# WHAT THE TASK ASKS
Copy all of the data below word for word, and leave the pictures out of your answer.

# INFORMATION PROVIDED

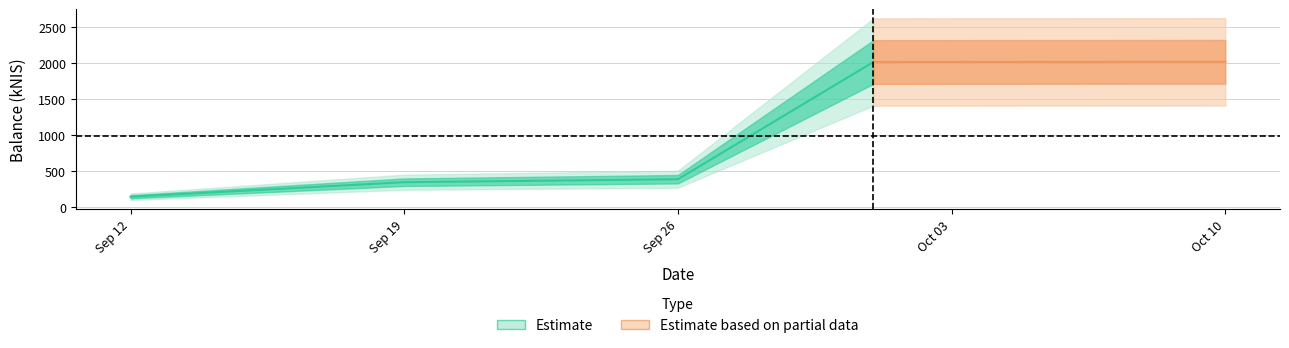

Rank the categories by value from lowest to highest.

2024-09-12, 2024-09-19, 2024-09-26, 2024-10-01, 2024-10-10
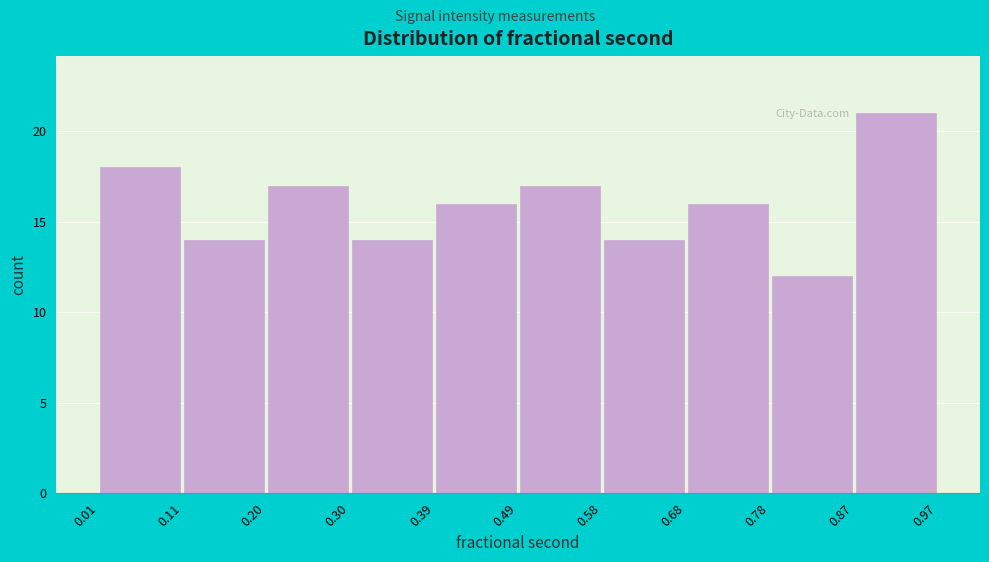

What is the height of the bar covering 0.87 to 0.97 on the x-axis? The values are not printed on the chart, so give them approximately, as read against the axis.

21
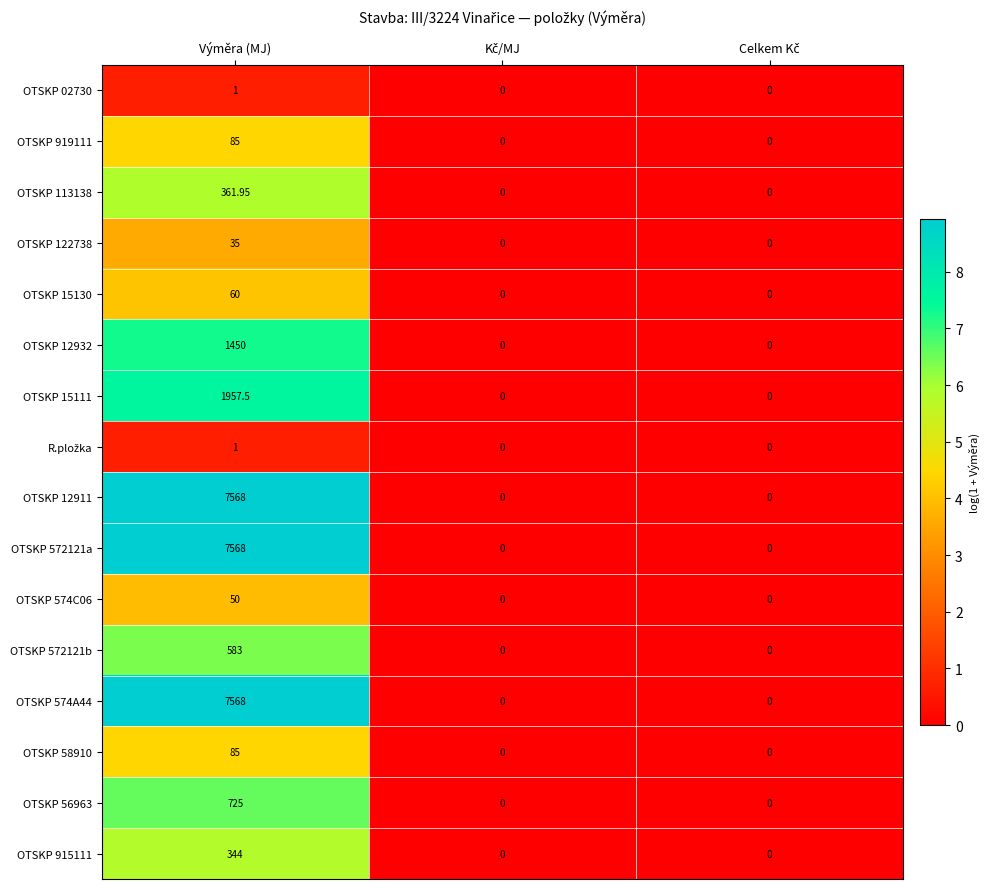

At which category is the sum across all series the highest?

Výměra (MJ)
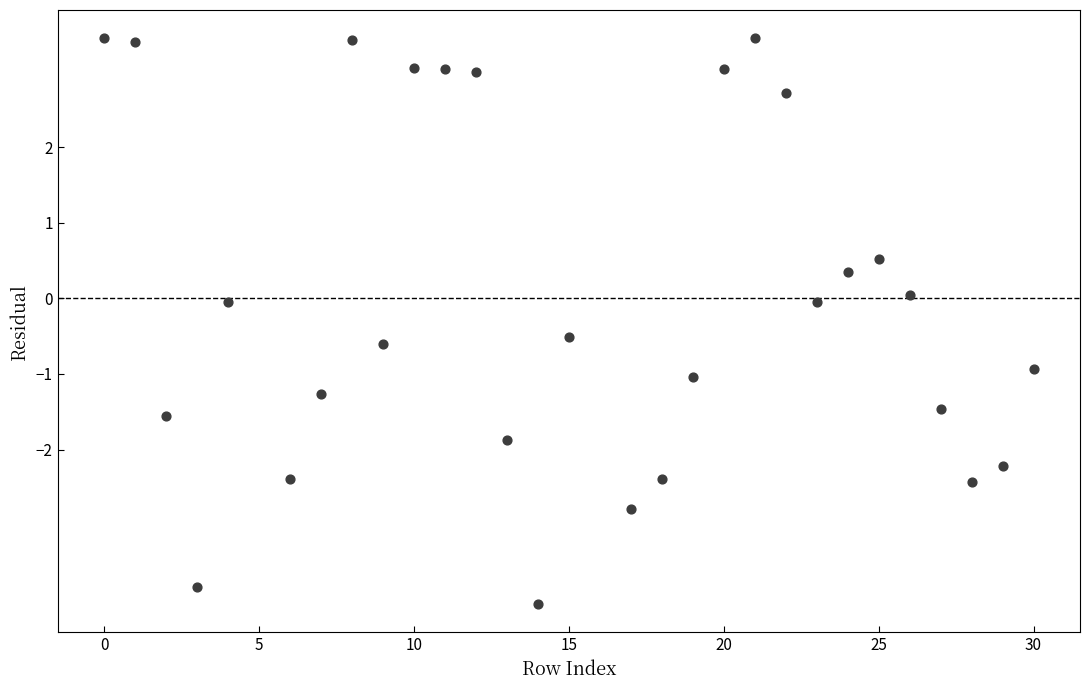

What is the range of X values (max minus min)?

30.0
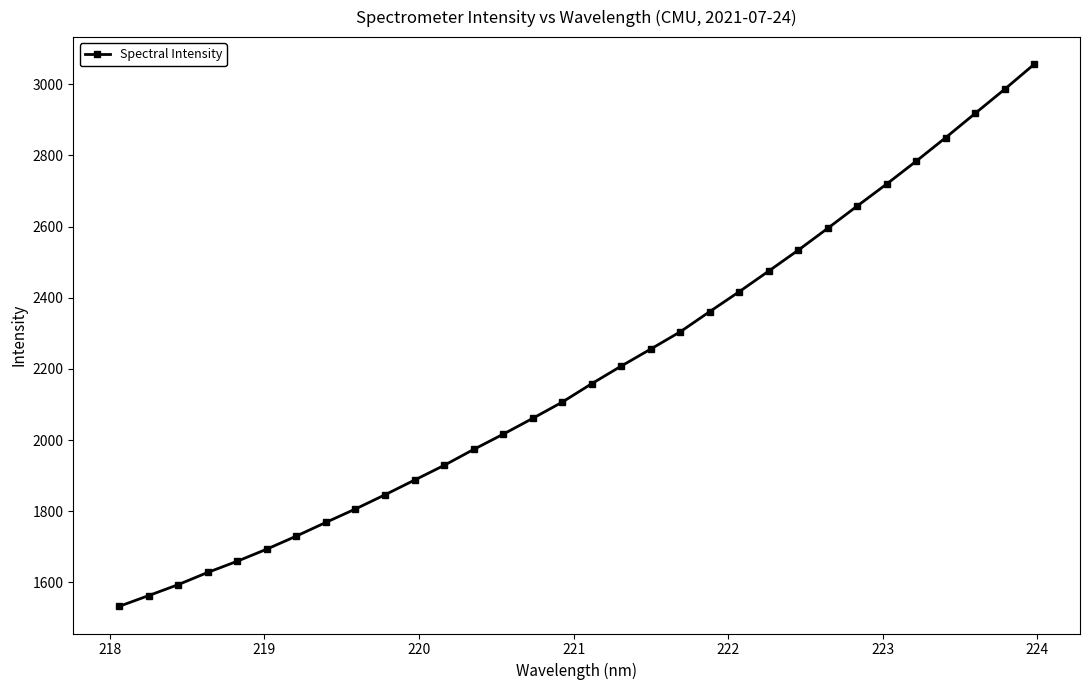

What is the difference between the maximum and minimum values?

1524.0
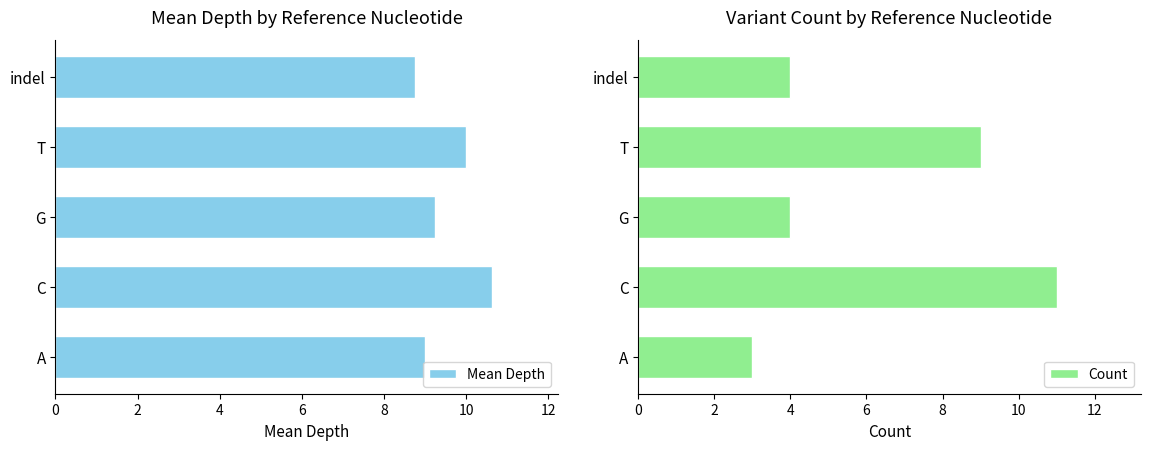

The Mean Depth series shows 10.0 at T. True or false?

True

# TASK RESULT
Rank the categories by value from lowest to highest.

2024-09-12, 2024-09-19, 2024-09-26, 2024-10-01, 2024-10-10

What is the height of the bar covering 0.87 to 0.97 on the x-axis? The values are not printed on the chart, so give them approximately, as read against the axis.

21

At which category is the sum across all series the highest?

Výměra (MJ)

What is the range of X values (max minus min)?

30.0

What is the difference between the maximum and minimum values?

1524.0

The Mean Depth series shows 10.0 at T. True or false?

True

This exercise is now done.